Saturday, 13 August 2016

Vulnerable talent

I wonder what happens to talent that is vulnerable.
Does it wither like a flower without shade?
Is it blown by the wind like leaves detached from a branch?
Or does it become idle and never realise its full potential?

What becomes of talent that is vulnerable?
Does disadvantage propel innovation or inspire despair?
How much stretching can the human soul take?
What becomes of talent that is challenged beyond its endurance level?
Does it not give in to the temptation of giving up?
What does Vulnerability do to the talent?

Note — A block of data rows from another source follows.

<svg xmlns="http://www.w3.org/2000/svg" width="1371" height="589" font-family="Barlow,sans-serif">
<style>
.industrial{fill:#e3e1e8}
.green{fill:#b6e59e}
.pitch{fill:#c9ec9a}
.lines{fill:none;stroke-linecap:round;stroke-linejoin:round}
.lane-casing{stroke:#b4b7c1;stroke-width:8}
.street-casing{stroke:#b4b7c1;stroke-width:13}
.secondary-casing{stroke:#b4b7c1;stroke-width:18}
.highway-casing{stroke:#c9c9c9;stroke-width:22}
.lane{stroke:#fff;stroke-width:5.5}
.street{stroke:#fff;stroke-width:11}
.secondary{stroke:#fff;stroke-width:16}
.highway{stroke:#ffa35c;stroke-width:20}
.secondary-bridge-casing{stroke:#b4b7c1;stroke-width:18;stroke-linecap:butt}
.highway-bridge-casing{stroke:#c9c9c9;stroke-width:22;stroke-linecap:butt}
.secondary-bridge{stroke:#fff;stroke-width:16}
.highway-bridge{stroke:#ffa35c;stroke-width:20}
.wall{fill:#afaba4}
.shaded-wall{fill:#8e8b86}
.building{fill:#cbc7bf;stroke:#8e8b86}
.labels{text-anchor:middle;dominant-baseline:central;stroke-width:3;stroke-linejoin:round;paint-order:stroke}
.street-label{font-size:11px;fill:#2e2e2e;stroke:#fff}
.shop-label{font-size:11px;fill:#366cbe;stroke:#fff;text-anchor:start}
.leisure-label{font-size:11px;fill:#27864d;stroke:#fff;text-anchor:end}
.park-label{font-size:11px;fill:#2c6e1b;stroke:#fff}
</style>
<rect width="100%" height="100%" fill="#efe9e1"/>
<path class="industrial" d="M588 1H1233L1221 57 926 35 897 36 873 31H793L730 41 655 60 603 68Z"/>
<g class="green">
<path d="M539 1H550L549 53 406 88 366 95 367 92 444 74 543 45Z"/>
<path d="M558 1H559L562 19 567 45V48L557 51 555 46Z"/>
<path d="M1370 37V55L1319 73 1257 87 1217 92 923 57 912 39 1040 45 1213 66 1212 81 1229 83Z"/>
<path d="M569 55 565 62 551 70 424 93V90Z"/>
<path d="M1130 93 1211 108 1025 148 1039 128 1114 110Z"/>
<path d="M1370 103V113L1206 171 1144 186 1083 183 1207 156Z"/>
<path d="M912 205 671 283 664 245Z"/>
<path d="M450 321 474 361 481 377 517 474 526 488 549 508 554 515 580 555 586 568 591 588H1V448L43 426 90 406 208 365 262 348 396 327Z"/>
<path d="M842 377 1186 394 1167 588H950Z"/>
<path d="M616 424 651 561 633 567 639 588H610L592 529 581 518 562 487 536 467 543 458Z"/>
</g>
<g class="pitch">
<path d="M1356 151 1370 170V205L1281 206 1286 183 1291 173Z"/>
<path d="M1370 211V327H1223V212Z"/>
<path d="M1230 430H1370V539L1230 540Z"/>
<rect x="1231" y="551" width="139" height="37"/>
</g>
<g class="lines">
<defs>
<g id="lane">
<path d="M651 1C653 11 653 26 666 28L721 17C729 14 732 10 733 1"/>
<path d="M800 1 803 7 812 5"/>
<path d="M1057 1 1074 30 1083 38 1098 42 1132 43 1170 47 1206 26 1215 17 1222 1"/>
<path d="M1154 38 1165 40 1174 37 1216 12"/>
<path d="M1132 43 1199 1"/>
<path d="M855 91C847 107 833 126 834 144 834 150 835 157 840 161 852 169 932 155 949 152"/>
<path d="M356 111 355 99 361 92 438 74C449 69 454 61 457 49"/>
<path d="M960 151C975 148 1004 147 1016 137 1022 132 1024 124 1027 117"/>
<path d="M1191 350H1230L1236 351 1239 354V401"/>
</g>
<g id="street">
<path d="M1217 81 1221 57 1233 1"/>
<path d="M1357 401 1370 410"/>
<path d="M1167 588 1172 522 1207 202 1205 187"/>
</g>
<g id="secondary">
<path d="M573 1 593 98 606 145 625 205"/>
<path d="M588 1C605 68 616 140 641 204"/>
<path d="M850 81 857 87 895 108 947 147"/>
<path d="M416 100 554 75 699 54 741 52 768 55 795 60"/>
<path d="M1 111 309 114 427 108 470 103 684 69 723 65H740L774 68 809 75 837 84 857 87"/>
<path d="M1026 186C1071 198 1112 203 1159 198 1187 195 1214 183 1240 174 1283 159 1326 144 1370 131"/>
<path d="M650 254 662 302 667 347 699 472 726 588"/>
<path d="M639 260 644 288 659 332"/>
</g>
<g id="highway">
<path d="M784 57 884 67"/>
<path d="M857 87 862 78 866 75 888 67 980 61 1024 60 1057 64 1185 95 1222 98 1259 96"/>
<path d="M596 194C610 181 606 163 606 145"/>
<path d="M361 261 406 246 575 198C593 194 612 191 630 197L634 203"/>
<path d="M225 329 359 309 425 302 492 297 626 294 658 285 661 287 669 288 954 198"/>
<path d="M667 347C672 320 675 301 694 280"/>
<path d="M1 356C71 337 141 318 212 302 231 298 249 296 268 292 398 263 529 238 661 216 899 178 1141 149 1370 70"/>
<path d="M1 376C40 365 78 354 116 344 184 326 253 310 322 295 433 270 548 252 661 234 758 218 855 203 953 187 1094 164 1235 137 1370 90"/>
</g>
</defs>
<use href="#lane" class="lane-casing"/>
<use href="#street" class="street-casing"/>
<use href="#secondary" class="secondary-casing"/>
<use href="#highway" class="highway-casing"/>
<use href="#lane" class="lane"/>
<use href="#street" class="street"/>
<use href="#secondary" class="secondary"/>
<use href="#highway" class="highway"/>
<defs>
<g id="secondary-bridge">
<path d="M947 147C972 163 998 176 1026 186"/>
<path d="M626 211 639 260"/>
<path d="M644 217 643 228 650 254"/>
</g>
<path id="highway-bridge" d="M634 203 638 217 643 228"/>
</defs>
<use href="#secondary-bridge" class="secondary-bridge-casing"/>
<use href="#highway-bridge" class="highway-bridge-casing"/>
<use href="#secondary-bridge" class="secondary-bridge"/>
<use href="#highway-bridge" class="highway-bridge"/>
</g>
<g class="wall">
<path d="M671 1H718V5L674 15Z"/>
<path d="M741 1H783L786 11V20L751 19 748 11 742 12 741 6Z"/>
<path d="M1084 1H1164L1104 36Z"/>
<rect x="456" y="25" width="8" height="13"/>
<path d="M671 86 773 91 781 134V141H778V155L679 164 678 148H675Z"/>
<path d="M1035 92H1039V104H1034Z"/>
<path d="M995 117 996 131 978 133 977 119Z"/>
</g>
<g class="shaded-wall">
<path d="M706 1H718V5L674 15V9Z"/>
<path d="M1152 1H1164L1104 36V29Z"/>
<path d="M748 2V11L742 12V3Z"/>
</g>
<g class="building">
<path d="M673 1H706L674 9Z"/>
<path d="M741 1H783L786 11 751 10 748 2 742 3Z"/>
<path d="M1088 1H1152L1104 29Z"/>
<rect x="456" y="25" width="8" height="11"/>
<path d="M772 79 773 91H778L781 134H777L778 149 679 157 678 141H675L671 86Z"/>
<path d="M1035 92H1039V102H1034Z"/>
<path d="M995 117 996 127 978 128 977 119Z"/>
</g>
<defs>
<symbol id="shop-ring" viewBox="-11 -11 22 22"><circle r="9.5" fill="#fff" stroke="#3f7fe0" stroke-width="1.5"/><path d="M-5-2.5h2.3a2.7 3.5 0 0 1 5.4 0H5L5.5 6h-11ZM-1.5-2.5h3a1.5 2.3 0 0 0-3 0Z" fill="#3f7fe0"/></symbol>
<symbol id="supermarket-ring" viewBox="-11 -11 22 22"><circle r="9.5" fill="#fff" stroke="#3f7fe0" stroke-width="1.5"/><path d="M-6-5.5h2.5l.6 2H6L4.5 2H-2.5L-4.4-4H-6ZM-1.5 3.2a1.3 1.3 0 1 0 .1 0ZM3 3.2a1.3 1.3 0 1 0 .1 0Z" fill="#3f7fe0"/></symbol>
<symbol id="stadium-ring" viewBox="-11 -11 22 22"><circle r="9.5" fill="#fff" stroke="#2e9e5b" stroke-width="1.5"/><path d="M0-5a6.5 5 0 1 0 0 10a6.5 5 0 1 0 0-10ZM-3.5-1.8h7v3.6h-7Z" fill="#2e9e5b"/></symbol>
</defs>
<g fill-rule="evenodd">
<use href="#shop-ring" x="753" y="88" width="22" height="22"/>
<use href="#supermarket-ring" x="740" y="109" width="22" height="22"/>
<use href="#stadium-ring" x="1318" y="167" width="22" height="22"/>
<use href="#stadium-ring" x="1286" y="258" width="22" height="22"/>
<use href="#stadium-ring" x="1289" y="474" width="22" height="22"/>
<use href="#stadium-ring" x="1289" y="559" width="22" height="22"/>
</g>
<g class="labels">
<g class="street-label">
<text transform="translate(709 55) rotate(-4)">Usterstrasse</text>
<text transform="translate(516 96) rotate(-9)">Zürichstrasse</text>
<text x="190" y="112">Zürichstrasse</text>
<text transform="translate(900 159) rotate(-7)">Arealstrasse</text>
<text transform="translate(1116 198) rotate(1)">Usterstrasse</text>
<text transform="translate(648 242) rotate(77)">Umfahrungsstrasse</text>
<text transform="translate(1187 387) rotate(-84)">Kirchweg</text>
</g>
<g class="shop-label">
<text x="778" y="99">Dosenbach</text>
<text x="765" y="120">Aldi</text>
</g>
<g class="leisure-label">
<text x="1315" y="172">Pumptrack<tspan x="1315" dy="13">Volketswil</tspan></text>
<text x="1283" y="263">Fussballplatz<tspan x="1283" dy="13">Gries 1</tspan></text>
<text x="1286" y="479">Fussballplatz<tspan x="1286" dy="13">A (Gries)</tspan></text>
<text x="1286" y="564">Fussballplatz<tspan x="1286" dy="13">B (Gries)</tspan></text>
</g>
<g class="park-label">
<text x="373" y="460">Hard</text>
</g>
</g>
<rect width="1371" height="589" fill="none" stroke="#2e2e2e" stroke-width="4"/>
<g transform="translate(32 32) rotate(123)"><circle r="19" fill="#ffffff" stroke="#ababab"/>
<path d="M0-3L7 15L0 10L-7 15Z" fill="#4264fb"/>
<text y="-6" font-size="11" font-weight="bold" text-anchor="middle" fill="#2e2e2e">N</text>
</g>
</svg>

For years I have felt vulnerable
To being raped, kidnapped, neglected, orphaned
Lost, being away from home, having no choice but to run away from home
Being vulnerable to being not believed, to failing, to having a break down
To becoming sick, to being close to my early grave, to getting a disease,
To struggling to find love, to losing friends, to being disconnected from family,
To losing my politeness, to extinguishing my kindness, to doubting my ability
To losing hope, to forgetting my dreams, to having a dying vision,
To not receiving help, to being manipulated, to being policed (my thoughts and actions)
To having a skewed perspective, to being depressed and just being vulnerable

So what happens to people like me who are talented but are also vulnerable?
Do we have a space in this world? Is there a place for us to thrive in?
Is there such a thing as change? Can our lives improve?
Can we experience something different from what we know?
Life has been unfair to us, so why should we want to live?
Faith has only done so little for us, and much to harm us
So why should we believe so much?

I am yet to see what happens to vulnerable talent
Because I am an extremely vulnerable person and have talent
I shall see how my story unfolds.
I hope his talent will become a beacon of light, a torch bearer,
A success magnet, an attracter of fortune and a holder of love

Vulnerable talent, live on, go on and hopefully you will move on.